Welcome to the forum!! Please share some pics of your horses with us!


----------



## GamingGrrl (Jan 16, 2013)

I'm from SW washington! Hello! 
_Posted via Mobile Device_


----------



## WhiskiRanch (Jan 28, 2013)

*Here is my 27yr old Arab gelding, Khlassi. Still spunky and going strong. I have had him for 22 years as he is my first horse  Khlassikhal on allbreedpedigree.com*








*Here is a current picture of my coming 3 year old AQHA gelding, Cowboy. Yes, he a little butt high but under saddle, he collects himself nicely and you can't even tell he is going thru a growth spurt . I have owned this boy for almost a year. We purchased him at the horse sale. Late Night Cowboy on allbreedpedigree.com*








*Here is my 14 year old Appendix AQHA mare, Emma. I have owned her for almost 7 years now. She was suppose to be my gaming and performance mare but I broke my back 4 years ago and havent been able to compete. Minimi on allbreedpedigree.com*








*Here is Cowboy and I on his 20th ride last summer. After his 4th or 5th ride, we graduated to the arena but still like to do our fine tuning in the roundpen  He is going to be an amazing horse. Put him out to pasture for the winter with about 50 rides under his belt. Brought him up last sunday and saddled him for the first time since October and he did awesome. It was like he was worked all winter. He will be 3 this spring. *








*Here is my 10 year old APHA mare, Miss Dee. She is my project horse. Hubby hasnt done much with her so she needs restarted from the bottom up. Lots of potential in this little mare. She is quick and can turn on a dime. With time and lots of patience and contact, she should make a good horse for someone.
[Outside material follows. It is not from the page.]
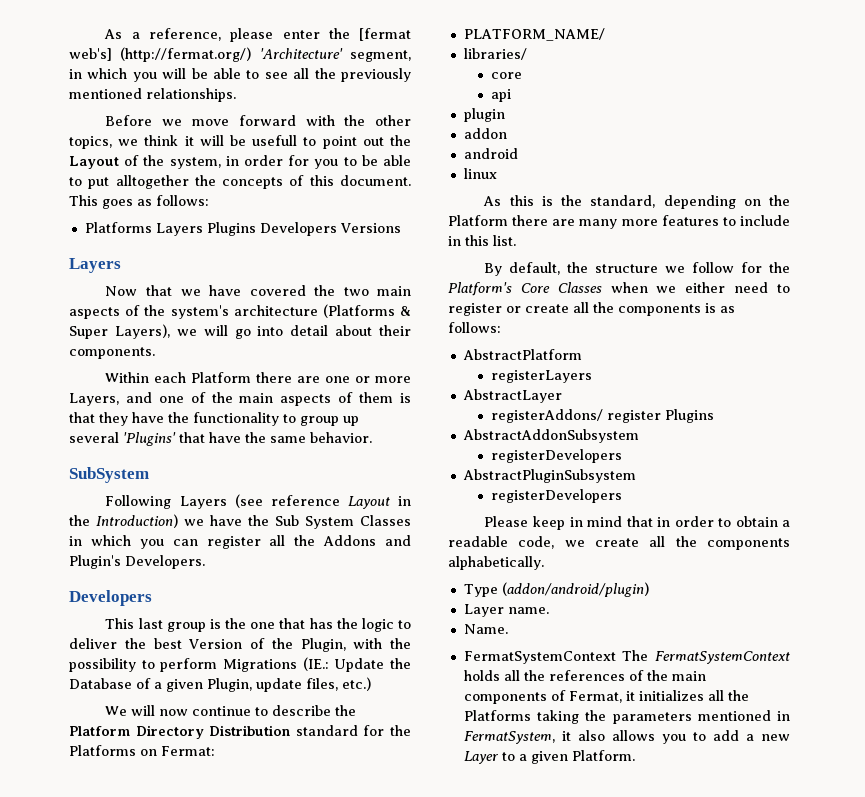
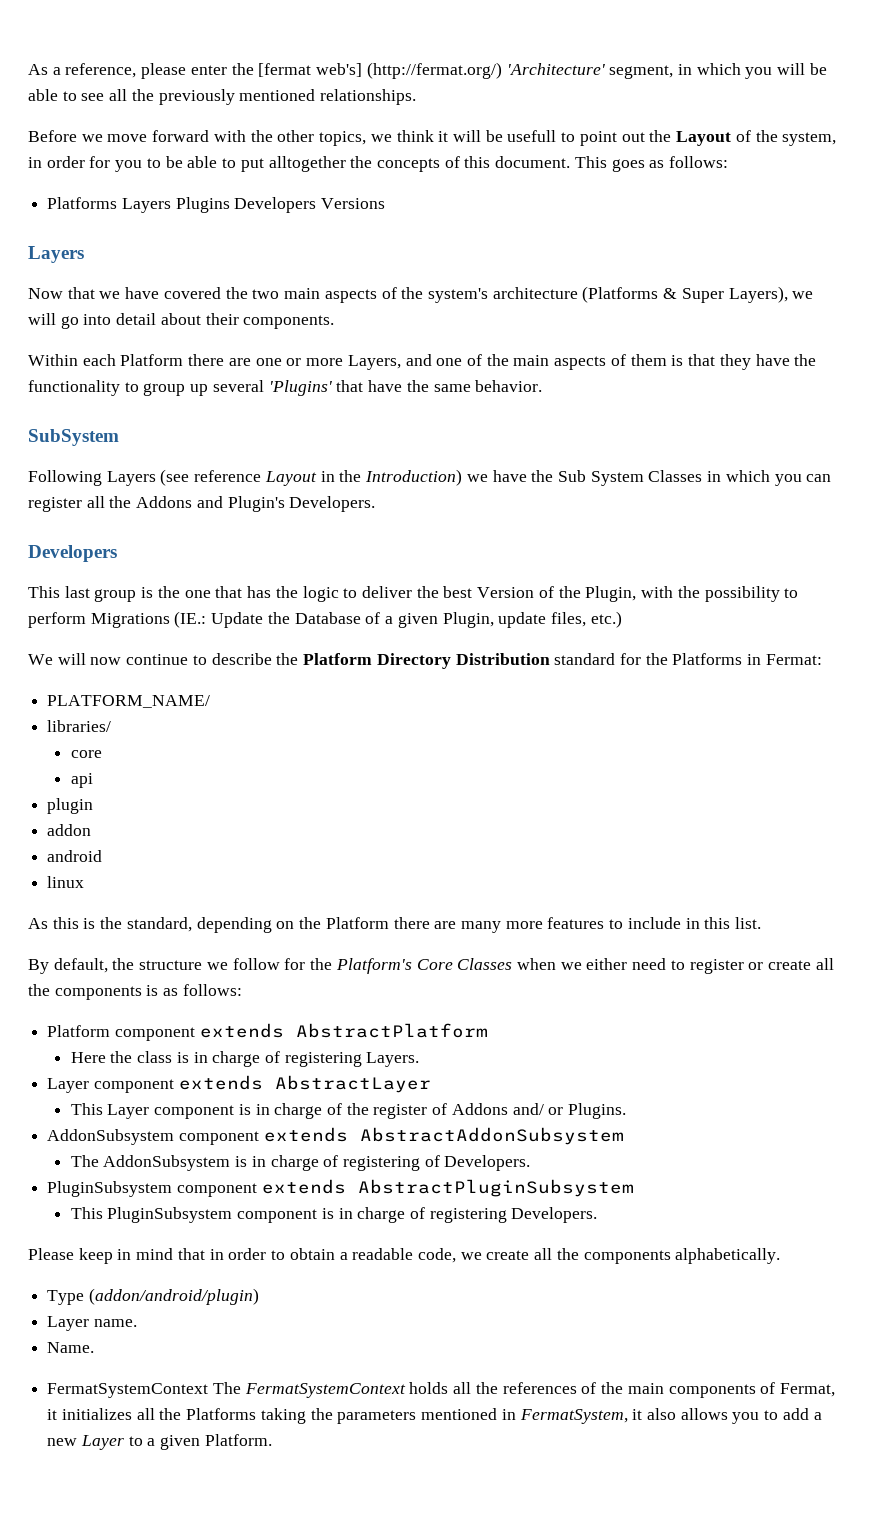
[140,749,157,756] on -> [747,654,762,665] in
[462,349,582,360] [490,370,592,383] [462,389,562,403] [490,409,714,423] [462,429,639,443] [490,449,622,463] [462,469,636,483] [490,489,622,503] AbstractPlatform // registerLayers // AbstractLayer // registerAddons/ register Plugins // AbstractAddonSubsystem // registerDevelopers // AbstractPluginSubsystem // registerDevelopers -> [47,1023,488,1041] [70,1051,420,1067] [47,1075,431,1093] [70,1103,627,1119] [47,1127,624,1145] [70,1155,531,1171] [47,1179,634,1197] [70,1207,598,1223] Platform component extends AbstractPlatform // Here the class is in charge of registering Layers. // Layer component extends AbstractLayer // This Layer component is in charge of the register of Addons and/ or Plugins. // AddonSubsystem component extends AbstractAddonSubsystem // The AddonSubsystem is in charge of registering of Developers. // PluginSubsystem component extends AbstractPluginSubsystem // This PluginSubsystem component is in charge of registering Developers.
Her and I dont get along but she loves a student of mine so that might be an option for this little mare. yes, this poor girl has a pink nose. she wont wear a fly mask (rips off every one i put on her) so I try and keep sunscreen on her as best I can*


----------



## HorseLovinLady (Jul 18, 2011)

Very nice horses!!


----------



## WhiskiRanch (Jan 28, 2013)

Thank you. We might be adding to our addition soon


----------



## Stichy (Jan 25, 2013)

I'm from Washington too! I have a QH mare named Poco's Jessie's Doll, or Brandy as we call her


----------